/stockslexicon

Class-based stocks lexicon

Primary LanguagePython

Table of Contents

  1. Stocks Lexicon
  2. Installation
  3. Examples
  4. Details

Stocks Lexicon

The main idea for this project is to provide a way to generalize a company's name/ticker to its size (market cap) and industry category. This repository provides methods that map a stock's name/ticker to its market capitalization and its industry category. The market capitalization of a company is categorized depending on how big the company is. The market cap categories and industry categories are listed below:

Market Capitalization (in US$) Category
Less than $50 million Nano
Between $50 million and $300 million   Micro
Between $300 million and $2 billion Small
Between $2 billion and $10 billion Mid
Between $10 billion and $200 billion Large
Grater than $200 billion Mega

Industry Categories    
Automotive Consumer Durables   Food & Beverage
Material & Construction   Insurance Banking
Wholesale Metals & Mining Computer Software & Services
Chemicals Leisure Transportation
Telecommunications Media Electronics
Health Services Utilities Tobacco
Financial Services Diversified Services Internet
Retail Specialty Retail Conglomerates
Computer Hardware Aerospace/Defense Real Estate
Drugs Energy Consumer NonDurables
Manufacturing   Empty String (none available)

Installation

First, clone the repository to your project folder:

cd Project
git clone https://github.com/Salompas/stockslexicon.git
# creates a new folder named stockslexicon

The module defines a single class Stock that has methods to interact with the data. You can import the class directly:

from stockslexicon.stocks import Stocks
stocks = Stocks()                # instantiate the class

All methods of the class are documented and can be accessed via help(Stocks).

Examples

To recover the market size of a firm:

stocks.size('AAPL')             # market size in 2018 (default)
stocks.size('AAPL', '2007')       # market size in 2007

To recover the name of a stock given its ticker:

stocks('AAPL', 'name')          # recovers name of stock with ticker AAPL
stocks('AAPL', 'legal_name')    # legal name of stock with ticker AAPL

To recover the market capitalization in dollars:

stocks('AAPL', '2007')          # market cap in dollars on 2007
stocks('AAPL', '2018')          # market cap in dollars on 2018

To recover the company's industry category:

stocks.industry('AAPL')         # industry category for AAPL
stocks.industryFromName('Apple')  # industry category for Apple

To generalize a company's name or ticker:

stocks.generalizeTicker('GOOG', '2007')  # ('Large', 'Internet')
stocks.generalizeName('Alphabet', 2018)  # ('Mega', 'Internet')

Details

The market capitalization data covers (almost) all stocks listed in the United States from 2007 to 2018 (inclusive).

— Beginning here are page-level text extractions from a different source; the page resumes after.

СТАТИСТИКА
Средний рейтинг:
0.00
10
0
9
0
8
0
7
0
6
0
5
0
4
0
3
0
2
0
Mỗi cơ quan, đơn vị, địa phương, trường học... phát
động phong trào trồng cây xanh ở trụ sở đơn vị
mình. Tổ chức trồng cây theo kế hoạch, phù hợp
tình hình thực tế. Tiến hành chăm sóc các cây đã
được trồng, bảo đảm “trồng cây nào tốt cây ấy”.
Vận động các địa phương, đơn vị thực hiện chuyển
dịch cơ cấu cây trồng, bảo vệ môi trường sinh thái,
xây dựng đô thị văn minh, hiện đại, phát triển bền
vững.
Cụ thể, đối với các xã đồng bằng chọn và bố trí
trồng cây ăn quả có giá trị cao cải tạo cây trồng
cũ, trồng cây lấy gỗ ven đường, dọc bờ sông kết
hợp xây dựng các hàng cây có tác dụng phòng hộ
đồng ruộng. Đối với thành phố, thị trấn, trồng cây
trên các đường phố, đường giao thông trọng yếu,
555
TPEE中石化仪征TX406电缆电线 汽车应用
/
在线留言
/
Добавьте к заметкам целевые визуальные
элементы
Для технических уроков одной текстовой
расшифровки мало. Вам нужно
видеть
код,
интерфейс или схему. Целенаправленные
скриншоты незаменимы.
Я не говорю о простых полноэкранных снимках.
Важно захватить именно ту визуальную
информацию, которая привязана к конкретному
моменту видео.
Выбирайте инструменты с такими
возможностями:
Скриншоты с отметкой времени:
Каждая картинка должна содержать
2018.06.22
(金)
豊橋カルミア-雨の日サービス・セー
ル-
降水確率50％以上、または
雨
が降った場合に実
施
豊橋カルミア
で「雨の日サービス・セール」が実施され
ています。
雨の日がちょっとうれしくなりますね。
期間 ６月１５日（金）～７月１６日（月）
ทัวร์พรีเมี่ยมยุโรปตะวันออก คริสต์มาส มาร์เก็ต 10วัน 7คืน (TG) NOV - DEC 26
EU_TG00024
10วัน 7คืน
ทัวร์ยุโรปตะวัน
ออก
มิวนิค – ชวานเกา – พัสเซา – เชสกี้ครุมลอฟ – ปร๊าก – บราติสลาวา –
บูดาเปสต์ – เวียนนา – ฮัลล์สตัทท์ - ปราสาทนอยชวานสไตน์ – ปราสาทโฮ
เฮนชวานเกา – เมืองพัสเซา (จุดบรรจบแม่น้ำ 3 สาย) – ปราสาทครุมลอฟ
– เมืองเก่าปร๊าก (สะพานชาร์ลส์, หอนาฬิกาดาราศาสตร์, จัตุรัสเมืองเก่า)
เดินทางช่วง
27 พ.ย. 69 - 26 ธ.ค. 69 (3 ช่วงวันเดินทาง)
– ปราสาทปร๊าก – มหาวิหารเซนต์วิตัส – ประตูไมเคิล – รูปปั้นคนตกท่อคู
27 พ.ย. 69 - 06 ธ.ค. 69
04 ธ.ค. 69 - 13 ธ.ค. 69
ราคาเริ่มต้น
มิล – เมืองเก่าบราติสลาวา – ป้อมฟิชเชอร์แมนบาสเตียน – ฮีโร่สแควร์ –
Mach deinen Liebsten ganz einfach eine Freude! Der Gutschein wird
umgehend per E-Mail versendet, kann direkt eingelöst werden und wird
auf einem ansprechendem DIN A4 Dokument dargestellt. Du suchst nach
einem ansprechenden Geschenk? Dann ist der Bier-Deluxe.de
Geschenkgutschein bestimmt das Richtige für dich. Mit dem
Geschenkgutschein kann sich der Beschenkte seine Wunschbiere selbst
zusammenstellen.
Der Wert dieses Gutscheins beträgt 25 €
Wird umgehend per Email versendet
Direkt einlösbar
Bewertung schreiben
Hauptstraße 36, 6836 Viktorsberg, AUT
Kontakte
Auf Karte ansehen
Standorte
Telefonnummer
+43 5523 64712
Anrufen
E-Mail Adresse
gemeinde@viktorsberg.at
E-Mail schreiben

For a stock to be covered, it has to be available in 2018. If the company went bankrupt in 2017, then the company's stock will not show up in the data. If a stock that is available in 2018 (in October to be precise) and is not in the data, then it is most likely the result of a bug (please report it).

The market capitalization is computed at the end of each year, except in 2018 which computes the market capitalization in some date in October (this was when I first collected the data).

The market capitalization when not available for a company in some year is replaced by a zero (0).

There are two names available for each company, a common name (denoted by name) and its legal name (denoted by legal_name). To obtain the common name we take each legal name and remove the words: Inc, Corp and Group.

The industry categories are not always available (for about 150 stocks). This happens for exchange traded funds (ETFs), over-the-counter contracts (OTCs) and some other stocks. When a category is not available an empty string is returned instead.